CONTACT LENSES INHERENTLY disrupt the natural physiology of the anterior ocular surface, including decreasing the availability of atmospheric oxygen to the cornea during lens wear. This has the potential to create a hypoxic state that leads to complications including corneal vascularization and edema.
The oxygen permeability of the contact lens polymer, lens thickness, and oxygenated tear flow under the lens contribute the available oxygen to the cornea to maintain metabolic equilibrium. Changing lens design or surgery are sometimes necessary for specialty lens cases in which decreased endothelial cell function results in corneal edema secondary to scleral lens wear.
CASE #1
A 69-year-old female keratoconus patient, who had a left eye history of penetrating keratoplasty, Descemet stripping automated endothelial keratoplasty (DSAEK) surgery, and pseudophakia, was successfully wearing a 16mm scleral lens (tisilfocon A, Dk 180) with less than 100 microns of central corneal clearance, achieving 20/30 visual acuity. Her right eye had light-perception vision secondary to severe glaucoma.
After two episodes of corneal graft rejection, she started to develop corneal edema after two hours of scleral lens wear, resulting in poor vision. Her best-corrected visual acuity OS with refraction was 20/200 and, therefore, wearing a GP specialty lens was necessary for normal visual function.
Two attempts to fit her with corneal GP lenses to allow increased oxygenated tear flow to her cornea failed secondary to lens instability on her highly irregular corneal surface. Without other options, the patient had a repeat DSAEK surgery. Two months later, she restarted her previously designed scleral lens and, with a power adjustment, achieved 20/25 visual acuity.
CASE #2
A 64-year-old female, who was a lifelong glasses wearer, had cataract surgery in both eyes and subsequently complained of worse vision postoperatively with monocular diplopia. The patient was referred to our office and manifest refraction was OD –1.75 –1.25 x 138 20/70 and OS plano –0.75 x 092 20/60. Corneal topography revealed that she had keratoconus. Slit lamp exam was unremarkable. The patient was fit with 16.5mm scleral lenses (hexafocon A Dk 100) with less than 100 microns central corneal clearance, providing her with OD 20/25 and OS 30 visual acuity.
At follow-up, she reported that after several hours of lens wear, her vision appeared “steamy” with rainbows around lights, indicating lens-induced corneal edema (Figure 1). The patient was refit into 10mm corneal GP lenses (Figure 2) that allowed for tear exchange and prevented corneal edema with visual acuity of OD 20/20 and OS 20/25.

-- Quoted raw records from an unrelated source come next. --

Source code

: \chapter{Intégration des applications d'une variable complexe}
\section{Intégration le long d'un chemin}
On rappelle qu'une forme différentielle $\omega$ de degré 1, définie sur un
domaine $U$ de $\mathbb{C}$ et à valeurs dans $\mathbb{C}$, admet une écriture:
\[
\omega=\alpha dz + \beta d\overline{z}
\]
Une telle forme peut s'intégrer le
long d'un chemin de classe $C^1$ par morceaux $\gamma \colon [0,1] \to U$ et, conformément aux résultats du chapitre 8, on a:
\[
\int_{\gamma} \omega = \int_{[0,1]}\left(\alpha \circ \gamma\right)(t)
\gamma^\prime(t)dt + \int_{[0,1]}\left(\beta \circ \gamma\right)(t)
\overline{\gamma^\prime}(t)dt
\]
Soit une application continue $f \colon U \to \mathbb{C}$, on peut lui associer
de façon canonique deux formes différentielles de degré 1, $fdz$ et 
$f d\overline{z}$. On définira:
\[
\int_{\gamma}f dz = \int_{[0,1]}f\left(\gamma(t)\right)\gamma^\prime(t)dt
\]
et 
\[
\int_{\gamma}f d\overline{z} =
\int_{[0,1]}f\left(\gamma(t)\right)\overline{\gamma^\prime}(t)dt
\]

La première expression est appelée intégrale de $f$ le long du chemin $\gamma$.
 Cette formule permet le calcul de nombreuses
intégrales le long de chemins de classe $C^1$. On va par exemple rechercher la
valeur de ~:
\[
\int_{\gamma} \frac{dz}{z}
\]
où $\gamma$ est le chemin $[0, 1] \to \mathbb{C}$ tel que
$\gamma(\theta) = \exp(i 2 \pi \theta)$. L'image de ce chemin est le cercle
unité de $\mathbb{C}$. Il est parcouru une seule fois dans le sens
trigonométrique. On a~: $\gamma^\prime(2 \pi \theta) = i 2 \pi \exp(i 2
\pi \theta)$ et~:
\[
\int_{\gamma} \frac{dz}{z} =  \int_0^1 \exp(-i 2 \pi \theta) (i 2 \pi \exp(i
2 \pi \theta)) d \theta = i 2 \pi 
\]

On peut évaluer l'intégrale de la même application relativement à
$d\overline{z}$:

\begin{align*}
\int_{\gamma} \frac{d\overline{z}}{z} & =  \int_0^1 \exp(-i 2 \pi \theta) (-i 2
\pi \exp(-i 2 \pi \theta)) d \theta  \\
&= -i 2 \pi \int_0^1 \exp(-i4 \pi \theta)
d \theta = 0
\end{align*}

Significant corneal edema can result during scleral lens wear for corneas that have endothelial dysfunction, despite using hyper-Dk materials and minimized fluid reservoir thickness to maximize transmissibility. A study has shown that there is little benefit to adding a single fenestration to improve exchange (Fisher et al, 2022).
The case reports demonstrate that lamellar transplant surgery, such as DSAEK, to replace the endothelial layer or switching to a corneal GP that allows tear exchange are options for successful wear of a medically necessary GP lens. There is recent evidence that off-label use of rho-kinase inhibitors can help clear cornea edema (Davies, 2021) and potentially be used (off label) with scleral lens wear. CLS
References
- Fisher D, Collins MJ, Vincent SJ. Corneal oedema during open-eye fenestrated scleral lens wear. Ophthalmic Physiol Opt. 2022 Sep;42:1038-1043.
- Davies E. Case Series: Novel Utilization of Rho-Kinase Inhibitor for the Treatment of Corneal Edema. Cornea. 2021 Jan;40:116-120.